■ PASSAGE SHOWN ■
The other day M brough cheeses, crackers, sundried tomatoes, olives, smoked fish, pizza, grape juice and more for me. We had a wonderful time made all the better by the fact I had been looking after myself and felt better about myself. Our friendship will easily stand the test of time, but she may not be the primary partner I seek all the same. There is no way I can predict the outcome of this. I can only work on being a better man who is happy in his own skin. inner peace is VERY attractive, there is no shortage of women in my life when I am stable.

In study group this week one young (26 hehe) woman turned up dressed in lacy and sexy gear and it was not for the benefit of anyone else she beelined to my side and stayed there, she brought me chocolate, we talked about love, and how she was worried about falling in love here as she was returning to Germany shortly. She has invited me out several times. DOH! I could have had a secondary lover but I was too busy being obsessed over the ownership model my parents practised (and fucked up completely). Another young lady of dutch descent turned up and everytime I spoke she laughed I could do nothing wrong her attraction is very high.

Life is as rich and full as I choose to see it and make it. A world of opportunity exists. I will not play the field unless i meet someone i really like, and even then I'd discuss it with M first, as she has first dibs :D

There is no urgency, there is no desert wasteland awaiting me should things not work out with M. i am more concerned with helping her as a friend to accept and love herself, than I am in 'winning her devotion'. I am a far better man than I have been giving myself credit for, it's time to keep the affirmations and actions in place, to continue to learn to love myself.

Fuck the ego, fuck being a victim, I am not.
 
Where's the "like" button?
 
Heard and processed some good stuff today. TOUGH afternoon, head full o dread :confused: had a glass of red wine and did a bit more study, being a bit slack but choosing not to beat myself for it. Better tonight. I did a fair bit of TEA in a notebook I got here for it. It's getting full :D

I did TEA on what if there is no hope for us and M leaves overseas to work and is gone, what are my fears about this scenario, and then after the TEA I wrote out plans of how I would cope with these scenarios. Then plans for how to achieve things I want for myself. It really helped. Facing the fears like this is painful but it loses it's sting as you tease it apart.

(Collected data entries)

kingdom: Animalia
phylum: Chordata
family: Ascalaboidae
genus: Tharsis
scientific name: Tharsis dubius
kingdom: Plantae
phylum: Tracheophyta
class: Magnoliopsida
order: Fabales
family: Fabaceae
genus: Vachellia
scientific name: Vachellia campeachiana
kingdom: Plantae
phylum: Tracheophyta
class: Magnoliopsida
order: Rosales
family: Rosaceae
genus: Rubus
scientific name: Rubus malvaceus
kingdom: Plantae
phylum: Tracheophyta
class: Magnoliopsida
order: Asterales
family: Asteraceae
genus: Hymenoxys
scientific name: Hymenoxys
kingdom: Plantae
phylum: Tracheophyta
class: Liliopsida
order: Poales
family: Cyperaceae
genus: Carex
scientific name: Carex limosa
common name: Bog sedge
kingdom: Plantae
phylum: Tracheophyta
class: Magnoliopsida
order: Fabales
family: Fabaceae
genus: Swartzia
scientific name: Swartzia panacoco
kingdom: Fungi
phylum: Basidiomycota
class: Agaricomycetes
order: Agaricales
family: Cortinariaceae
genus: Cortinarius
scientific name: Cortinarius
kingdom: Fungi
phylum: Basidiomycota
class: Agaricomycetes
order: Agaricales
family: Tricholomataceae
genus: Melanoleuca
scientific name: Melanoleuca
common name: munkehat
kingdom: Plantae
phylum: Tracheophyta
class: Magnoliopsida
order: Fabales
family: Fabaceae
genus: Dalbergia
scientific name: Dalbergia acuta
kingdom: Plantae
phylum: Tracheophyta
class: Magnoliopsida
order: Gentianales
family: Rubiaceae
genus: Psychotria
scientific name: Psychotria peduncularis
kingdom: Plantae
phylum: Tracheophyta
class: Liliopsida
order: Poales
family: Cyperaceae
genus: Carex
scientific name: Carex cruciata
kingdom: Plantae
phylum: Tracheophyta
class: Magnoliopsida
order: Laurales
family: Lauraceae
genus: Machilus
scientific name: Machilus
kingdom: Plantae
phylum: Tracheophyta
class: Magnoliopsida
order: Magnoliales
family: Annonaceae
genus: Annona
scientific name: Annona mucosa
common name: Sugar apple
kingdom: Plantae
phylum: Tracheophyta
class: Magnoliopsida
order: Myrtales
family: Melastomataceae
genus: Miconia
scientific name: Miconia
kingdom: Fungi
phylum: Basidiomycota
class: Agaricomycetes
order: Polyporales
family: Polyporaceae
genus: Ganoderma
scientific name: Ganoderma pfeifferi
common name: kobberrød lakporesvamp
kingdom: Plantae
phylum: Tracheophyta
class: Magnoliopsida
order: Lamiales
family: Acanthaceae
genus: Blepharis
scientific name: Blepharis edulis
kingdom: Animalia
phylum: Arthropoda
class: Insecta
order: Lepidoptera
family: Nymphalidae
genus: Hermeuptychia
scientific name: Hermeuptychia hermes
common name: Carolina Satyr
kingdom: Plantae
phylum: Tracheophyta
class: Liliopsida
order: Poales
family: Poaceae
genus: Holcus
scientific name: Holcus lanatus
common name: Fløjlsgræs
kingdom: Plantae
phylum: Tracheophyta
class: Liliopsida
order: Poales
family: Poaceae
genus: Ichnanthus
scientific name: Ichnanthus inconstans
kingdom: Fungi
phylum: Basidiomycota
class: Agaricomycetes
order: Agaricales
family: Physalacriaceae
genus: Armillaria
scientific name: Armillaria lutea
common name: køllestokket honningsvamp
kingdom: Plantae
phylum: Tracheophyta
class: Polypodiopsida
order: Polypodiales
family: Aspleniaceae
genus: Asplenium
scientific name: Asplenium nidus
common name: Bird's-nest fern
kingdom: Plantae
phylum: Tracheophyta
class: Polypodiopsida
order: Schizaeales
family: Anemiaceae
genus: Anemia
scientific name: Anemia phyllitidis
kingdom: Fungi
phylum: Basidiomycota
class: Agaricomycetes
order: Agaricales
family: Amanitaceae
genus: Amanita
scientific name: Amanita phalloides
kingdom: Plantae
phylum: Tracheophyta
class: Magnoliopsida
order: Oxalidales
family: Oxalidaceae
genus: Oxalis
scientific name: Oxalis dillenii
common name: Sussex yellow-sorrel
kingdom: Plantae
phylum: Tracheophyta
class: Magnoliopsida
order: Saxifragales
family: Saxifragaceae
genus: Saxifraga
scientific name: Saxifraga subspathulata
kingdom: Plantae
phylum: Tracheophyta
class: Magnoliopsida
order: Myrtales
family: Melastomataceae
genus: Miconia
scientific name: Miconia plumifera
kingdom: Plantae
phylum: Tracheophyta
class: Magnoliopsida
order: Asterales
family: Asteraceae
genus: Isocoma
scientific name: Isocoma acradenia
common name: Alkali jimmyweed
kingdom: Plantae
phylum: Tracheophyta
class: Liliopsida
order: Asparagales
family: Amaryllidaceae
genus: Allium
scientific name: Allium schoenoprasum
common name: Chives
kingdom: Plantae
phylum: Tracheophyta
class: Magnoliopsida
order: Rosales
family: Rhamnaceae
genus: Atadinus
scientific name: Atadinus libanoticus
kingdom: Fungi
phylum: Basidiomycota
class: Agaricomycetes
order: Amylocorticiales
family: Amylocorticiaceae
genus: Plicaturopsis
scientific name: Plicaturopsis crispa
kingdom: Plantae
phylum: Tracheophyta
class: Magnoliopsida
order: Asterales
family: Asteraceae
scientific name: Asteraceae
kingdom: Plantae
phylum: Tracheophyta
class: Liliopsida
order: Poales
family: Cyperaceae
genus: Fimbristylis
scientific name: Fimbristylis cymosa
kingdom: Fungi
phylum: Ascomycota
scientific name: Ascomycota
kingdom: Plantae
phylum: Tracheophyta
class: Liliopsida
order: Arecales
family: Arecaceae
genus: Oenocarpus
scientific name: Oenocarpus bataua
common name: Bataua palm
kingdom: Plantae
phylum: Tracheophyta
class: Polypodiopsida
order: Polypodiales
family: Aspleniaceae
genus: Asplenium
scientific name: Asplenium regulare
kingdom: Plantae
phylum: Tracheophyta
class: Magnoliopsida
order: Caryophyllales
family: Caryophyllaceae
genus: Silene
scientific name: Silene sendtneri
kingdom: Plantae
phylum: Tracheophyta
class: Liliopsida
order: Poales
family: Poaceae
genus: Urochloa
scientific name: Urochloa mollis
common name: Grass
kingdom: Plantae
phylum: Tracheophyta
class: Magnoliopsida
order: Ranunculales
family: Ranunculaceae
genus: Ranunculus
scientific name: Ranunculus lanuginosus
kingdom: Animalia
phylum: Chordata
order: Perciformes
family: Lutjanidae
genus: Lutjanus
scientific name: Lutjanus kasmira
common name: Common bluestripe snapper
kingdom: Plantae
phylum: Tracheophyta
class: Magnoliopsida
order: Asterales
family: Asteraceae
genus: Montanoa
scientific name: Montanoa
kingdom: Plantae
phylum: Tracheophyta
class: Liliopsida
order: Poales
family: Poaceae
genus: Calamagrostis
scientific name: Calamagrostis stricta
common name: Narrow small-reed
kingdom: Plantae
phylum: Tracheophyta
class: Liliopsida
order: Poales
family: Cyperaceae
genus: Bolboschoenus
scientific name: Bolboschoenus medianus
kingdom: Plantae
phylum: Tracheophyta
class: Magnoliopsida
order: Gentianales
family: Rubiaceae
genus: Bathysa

■ EXERCISE OBJECTIVE ■
Decide whether each statement agrees with the post, and answer yes or no with the deciding words of the post quoted. 1. M brought smoked fish and grape juice. 2. The young woman at the study group was going back to France. 3. The writer did TEA in a notebook. The lines are separate material and have nothing to do with the post.

■ WRITTEN RESPONSE ■
1. Yes: "smoked fish, pizza, grape juice"
2. No: "she was returning to Germany shortly"
3. Yes: "I did a fair bit of TEA in a notebook"